[Extracted data entries]
--*--
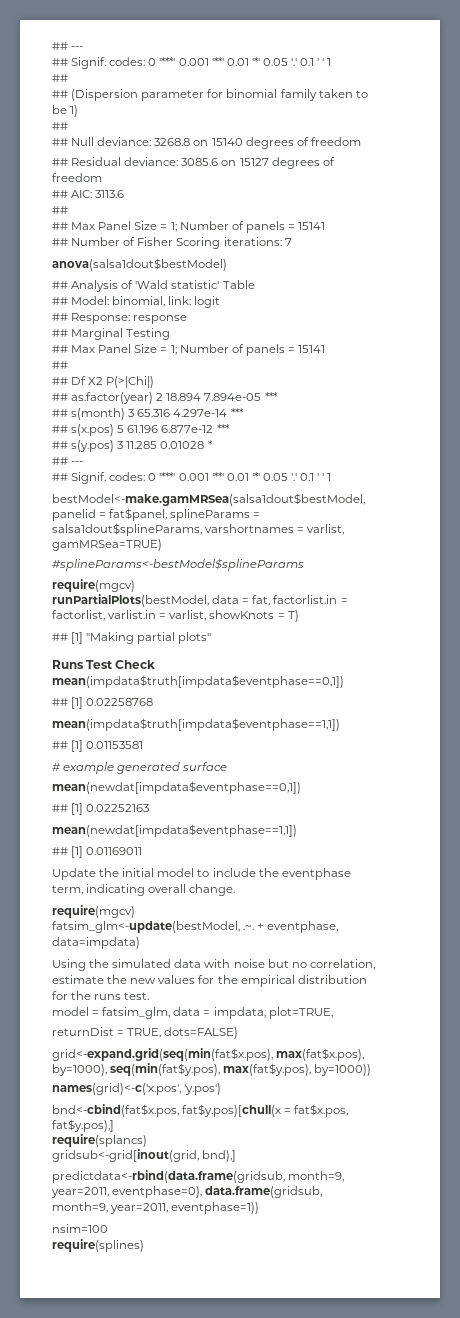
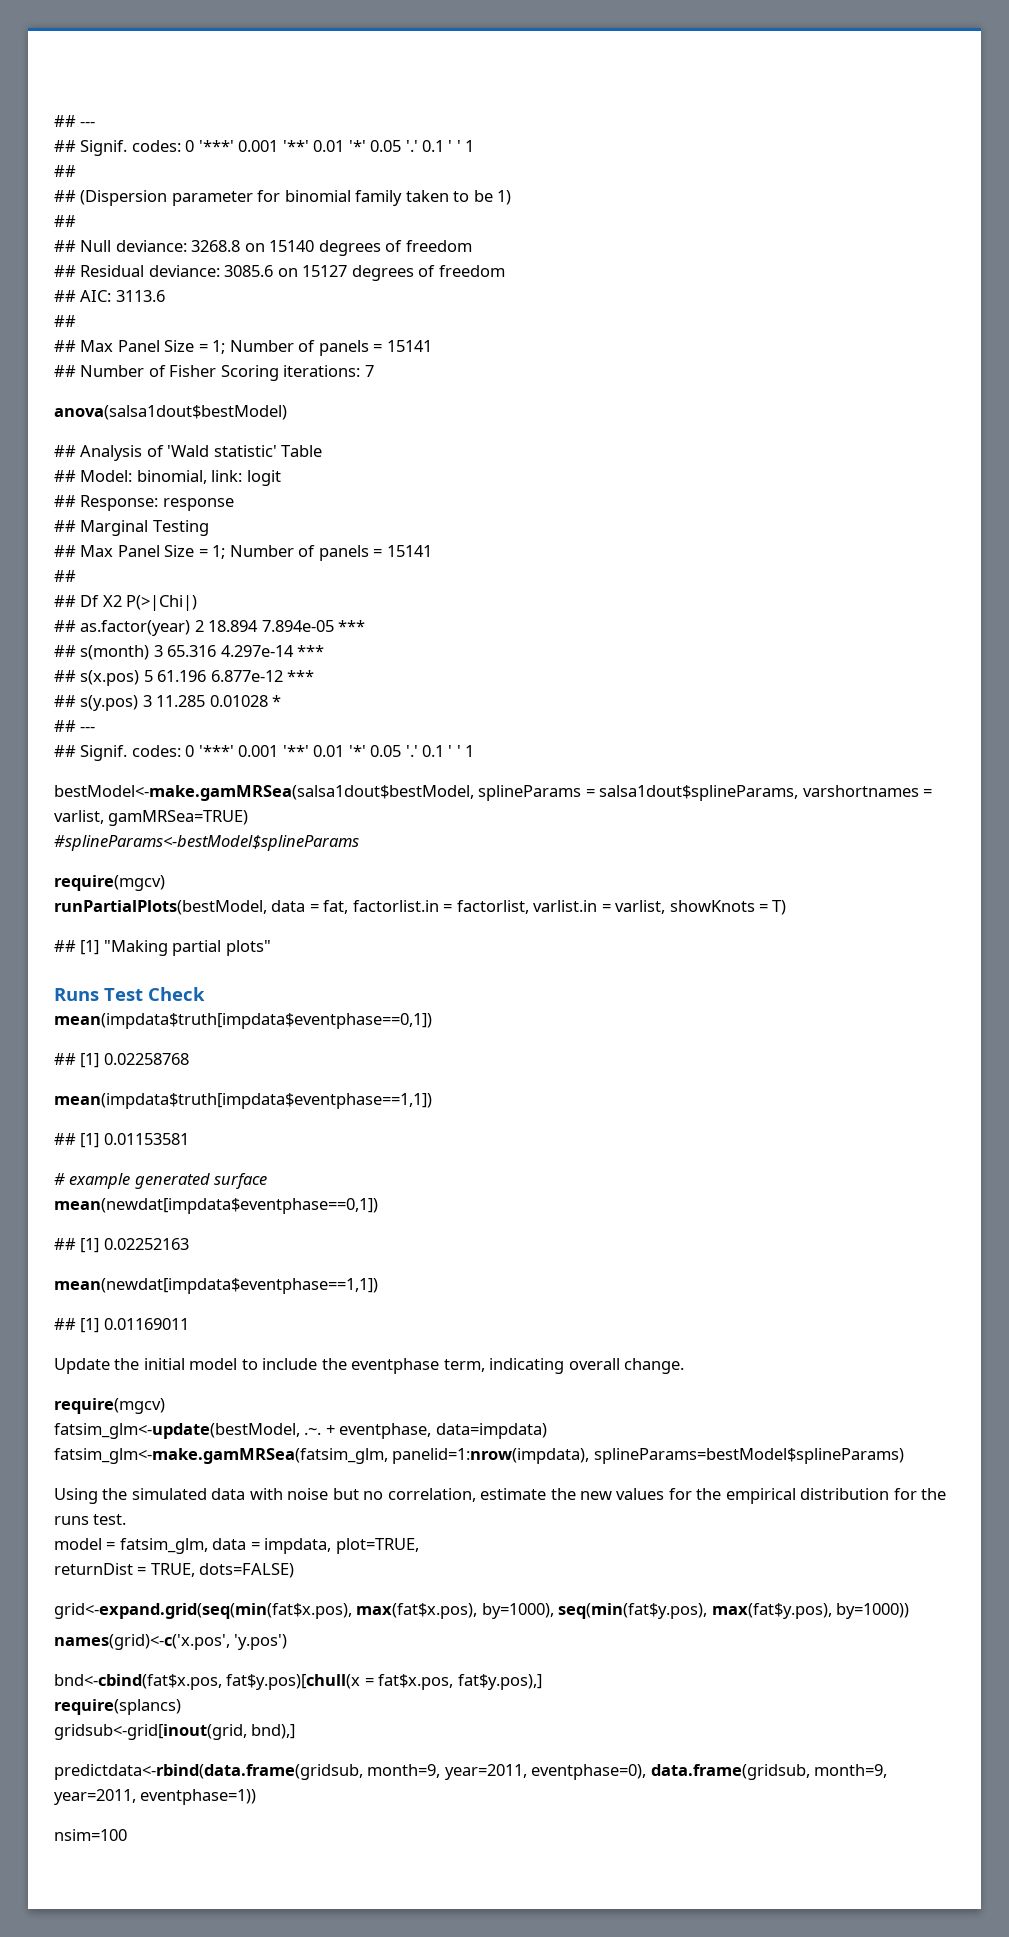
[52,508,168,521] panelid = fat$panel, -> (474, 793) none
(140, 943) none -> [54,1448,904,1464] // fatsim_glm<-make.gamMRSea(fatsim_glm, panelid=1:nrow(impdata), splineParams=bestModel$splineParams)
[52,1239,144,1252] // require(splines) -> (127, 1835) none

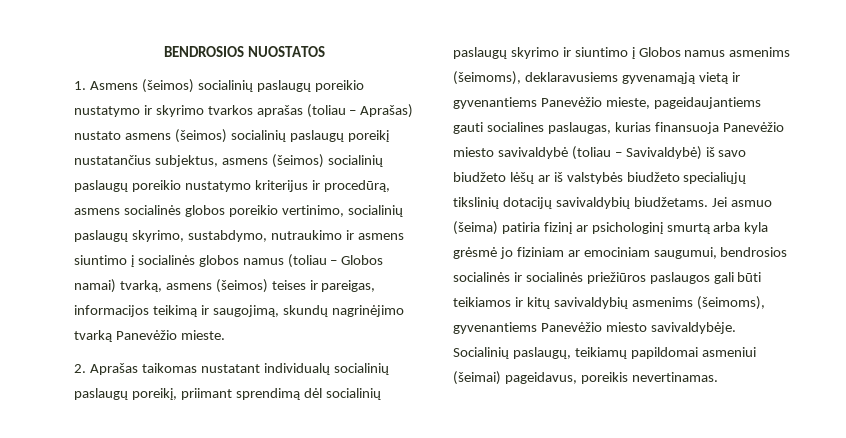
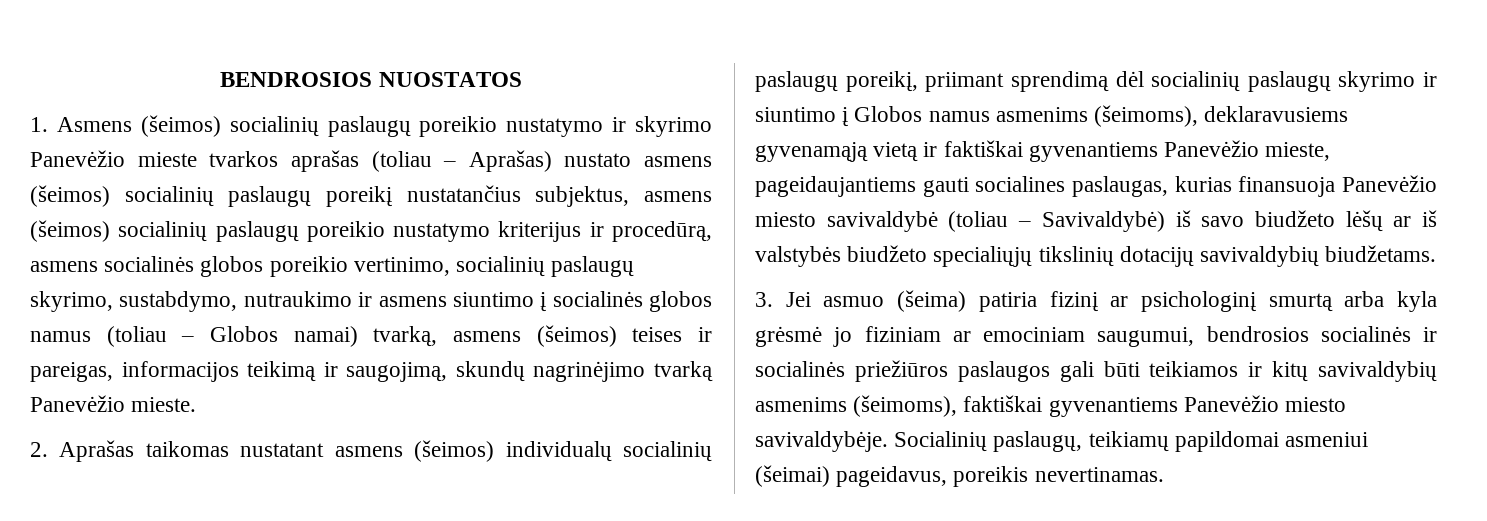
(204, 111) none -> [30,150,197,167] Panevėžio mieste
(260, 368) none -> [334,440,495,462] asmens (šeimos)
(740, 77) none -> [943,140,1023,157] faktiškai
(708, 202) none -> [755,292,773,307] // 3.
(765, 303) none -> [963,395,1043,412] faktiškai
--*--
■ **EXERCISE PROMPT**: In the entries above, copy each line that contains the string "faktiškai".

■ **RESPONSE**:
(740, 77) none -> [943,140,1023,157] faktiškai
(765, 303) none -> [963,395,1043,412] faktiškai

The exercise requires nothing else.